WWF’s polar bear coordinator, Geoff York, keeps up his field knowledge with trips out onto the ice to check on the condition of the bears. This year, he is keeping a daily blog of his experiences over two weeks. Keep visiting this blog for regular updates and live the life of a polar bear biologist.
By Geoff York
I am the first one up and start two pots of good strong coffee. A graduate student from the University of Wyoming flew in yesterday as my replacement for the last day of capture from Kaktovik and the crew’s pending move to Deadhorse. It’s going home day for me, so I am having an extra burst of energy and decide to make waffles for the gang. Between the smells of coffee and breakfast, a few weary eyes start appearing around the kitchen table. It is another bluebird day, though the winds will continue to make it a little uncomfortable on the ground.
The crew readies for a long day out on the ice while I catch up with laundry and get my gear ready to fly south. I also start packing up the extra capture gear, food, and miscellaneous supplies and begin cleaning up the bunkhouse. The team will depart Kaktovik tomorrow as well, spending the balance of this season working along the Central coast from Deadhorse.
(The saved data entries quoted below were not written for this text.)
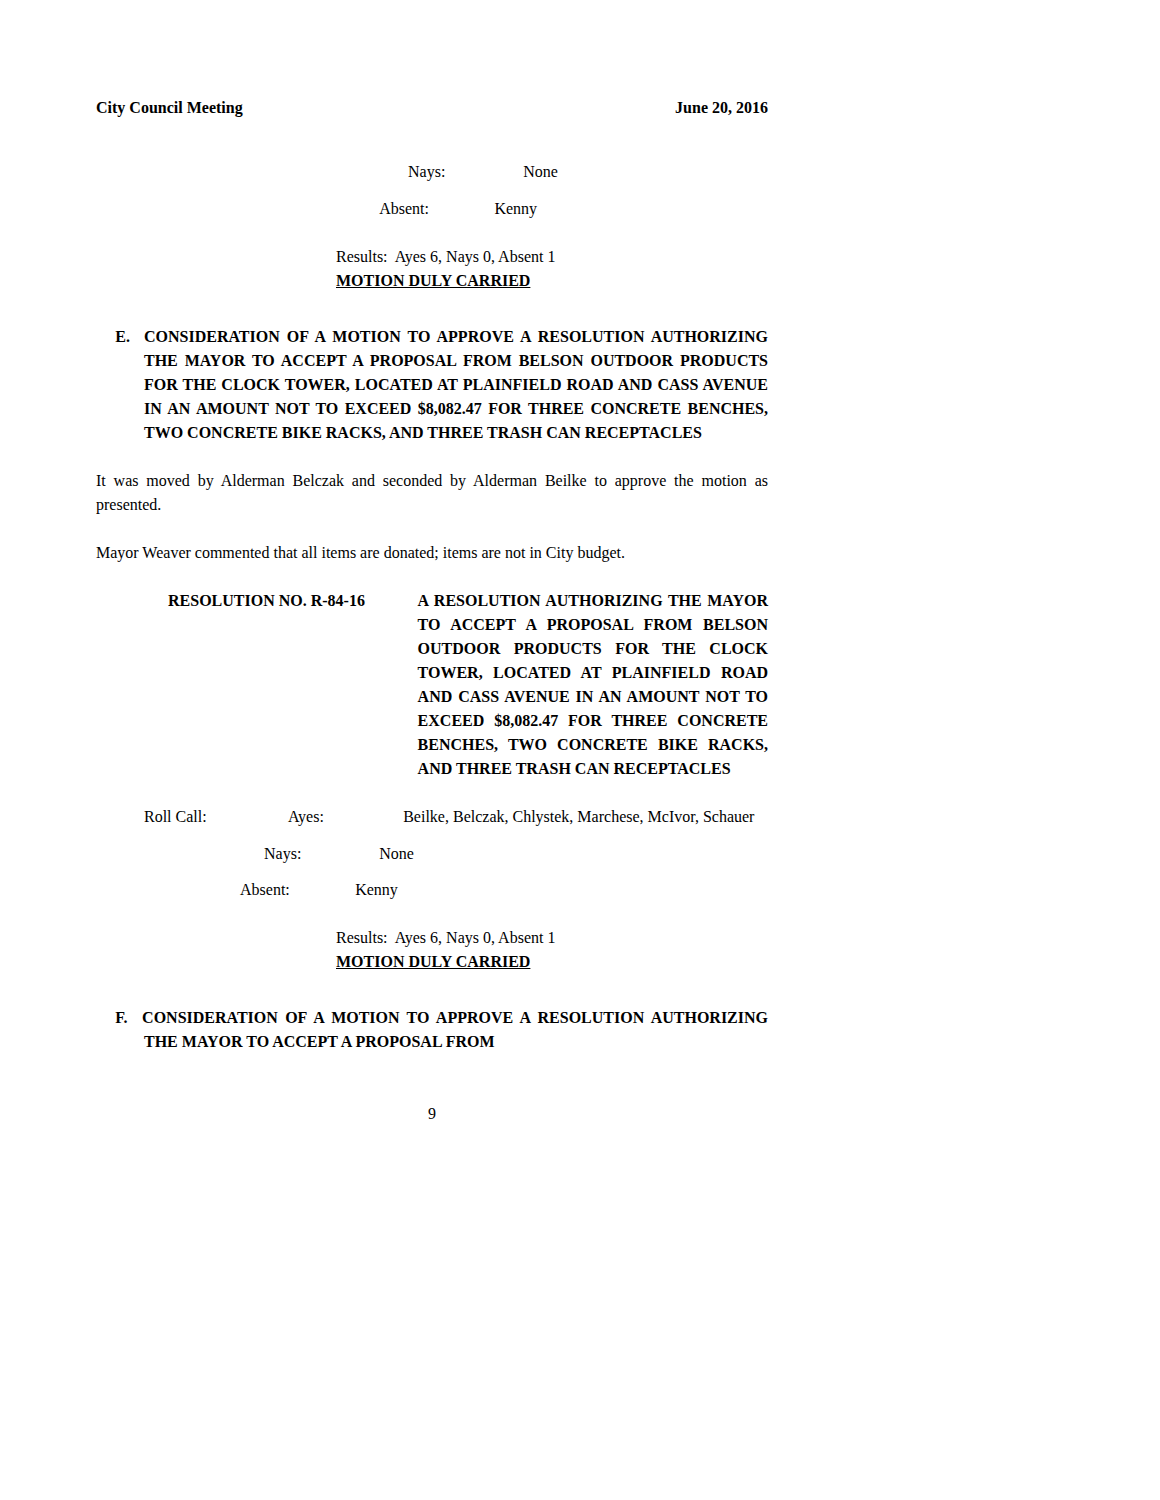City Council Meeting June 20, 2016
Nays: None
Absent: Kenny
Results: Ayes 6, Nays 0, Absent 1
MOTION DULY CARRIED
E. CONSIDERATION OF A MOTION TO APPROVE A RESOLUTION AUTHORIZING THE MAYOR TO ACCEPT A PROPOSAL FROM BELSON OUTDOOR PRODUCTS FOR THE CLOCK TOWER, LOCATED AT PLAINFIELD ROAD AND CASS AVENUE IN AN AMOUNT NOT TO EXCEED $8,082.47 FOR THREE CONCRETE BENCHES, TWO CONCRETE BIKE RACKS, AND THREE TRASH CAN RECEPTACLES
It was moved by Alderman Belczak and seconded by Alderman Beilke to approve the motion as presented.
Mayor Weaver commented that all items are donated; items are not in City budget.
RESOLUTION NO. R-84-16
A RESOLUTION AUTHORIZING THE MAYOR TO ACCEPT A PROPOSAL FROM BELSON OUTDOOR PRODUCTS FOR THE CLOCK TOWER, LOCATED AT PLAINFIELD ROAD AND CASS AVENUE IN AN AMOUNT NOT TO EXCEED $8,082.47 FOR THREE CONCRETE BENCHES, TWO CONCRETE BIKE RACKS, AND THREE TRASH CAN RECEPTACLES
Roll Call: Ayes: Beilke, Belczak, Chlystek, Marchese, McIvor, Schauer
Nays: None
Absent: Kenny
Results: Ayes 6, Nays 0, Absent 1
MOTION DULY CARRIED
F. CONSIDERATION OF A MOTION TO APPROVE A RESOLUTION AUTHORIZING THE MAYOR TO ACCEPT A PROPOSAL FROM
9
They will have their hands full tomorrow morning, so I do what I can to make their jobs a little easier.
The day passes quickly tying up loose ends and I am on a south bound flight by late afternoon. When I step off the small plane in Fairbanks, I am surprised by the warmth. By comparison to the past two weeks spent at -20 C, often with winds, 8 degrees of calm sunny weather feels like summer! Once again, I have travelled in time by flying south and have gone from winter to spring in an hour and thirty minute long flight. I sit outside on a bench between flights and just enjoy the sun and view of the Alaska Range to the south of town.
I will miss the polar bear research crew, the frozen ice, the ice bears, and Kaktovik- until we meet again.